Consolidate any federal loans through the U.S. Department of Education. If you received your loans through any federal direct or federally insured loan program, you can consolidate with the U.S. Department of Education at no penalty to you, according to LoanConsolidation.ed.gov. You can apply for consolidation by mailing or e-filing the form (see Resources). Even parents who took loans for their children's college education through the PLUS loan program can consolidate debts, according to ParentPlusLoan.com. The interest rate for a consolidation loan is based on current market rates. It can be found online through the U.S. Department of Education.
Apply for private loan consolidation with private education lenders. With this option, you will be taking a new, unsecured private loan to consolidate your previous unsecured private loans. When you consolidate, your new lender will pay off your previous loan balances. As this is a form of prepayment, you may face penalties. Always ensure the savings you can gain through consolidation are higher than any penalties. Never consolidate federal loans with private education loans according to FinAid.org.

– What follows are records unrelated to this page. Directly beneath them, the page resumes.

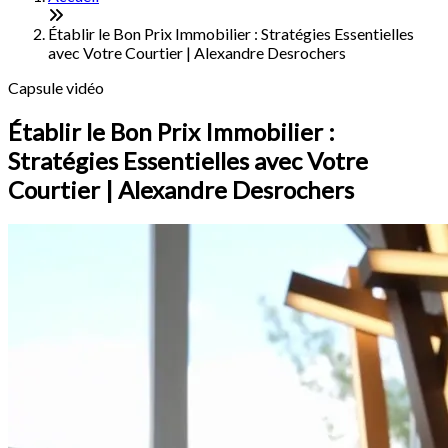
Établir le Bon Prix Immobilier : Stratégies Essentielles
avec Votre Courtier | Alexandre Desrochers
Capsule vidéo
Établir le Bon Prix Immobilier :
Stratégies Essentielles avec Votre
Courtier | Alexandre Desrochers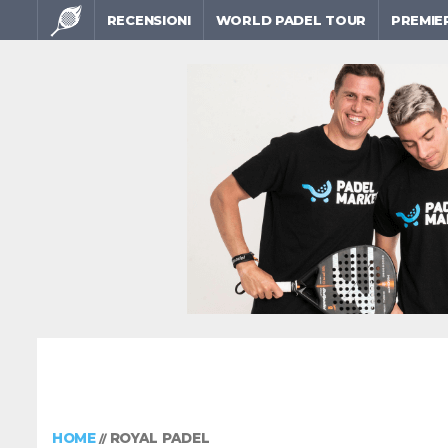
RECENSIONI
WORLD PADEL TOUR
PREMIE
HOME
ROYAL PADEL
//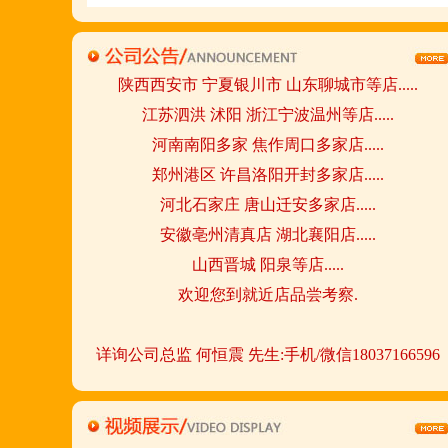
陕西西安市 宁夏银川市 山东聊城市等店.....
江苏泗洪 沭阳 浙江宁波温州等店.....
河南南阳多家 焦作周口多家店.....
郑州港区 许昌洛阳开封多家店.....
河北石家庄 唐山迁安多家店.....
安徽亳州清真店 湖北襄阳店.....
山西晋城 阳泉等店.....
欢迎您到就近店品尝考察.
详询公司总监 何恒震 先生:手机/微信18037166596
火爆的网络线上团购及微信营销模式:公司采用派人
上门指导.住店扶持的经营模式,宁夏风味,一锅四吃,
羊排突出鲜,香,嫩;香辣虾口感纯正,营养丰富,回头客
多,易操作,夏天生意更火爆;无需聘厨师;是中小餐饮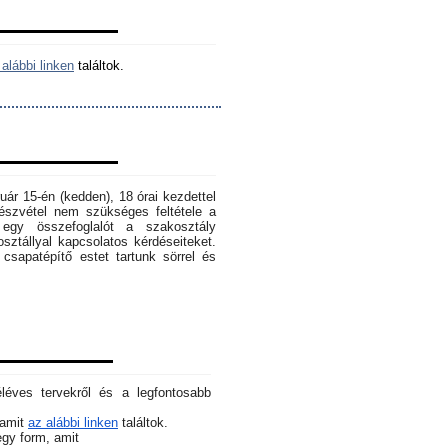
alábbi linken
találtok.
ruár 15-én (kedden), 18 órai kezdettel
szvétel nem szükséges feltétele a
egy összefoglalót a szakosztály
osztállyal kapcsolatos kérdéseiteket.
sapatépítő estet tartunk sörrel és
éléves tervekről és a legfontosabb
 amit
az alábbi linken
találtok.
 egy form, amit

Use existing assets to take secured consolidation loans. If you own a home, you may consider taking out a home equity loan to pay down your education debts, consolidating all of your loans. This is just one asset you can use. Other assets include stock portfolios, automobiles and land. As a rule, the value of the asset must be higher than the value of the loan you are seeking to consolidate. A key advantage to using a secured loan vs. an unsecured loan to consolidate private student-loan debt is obtaining a lower interest rate. Lenders prefer to extend loans against collateral as it gives them protection in the case of a default. The lower interest rates, typically fixed, that are available to you in this scenario reflect this preferred lending model, according to FinAid.org.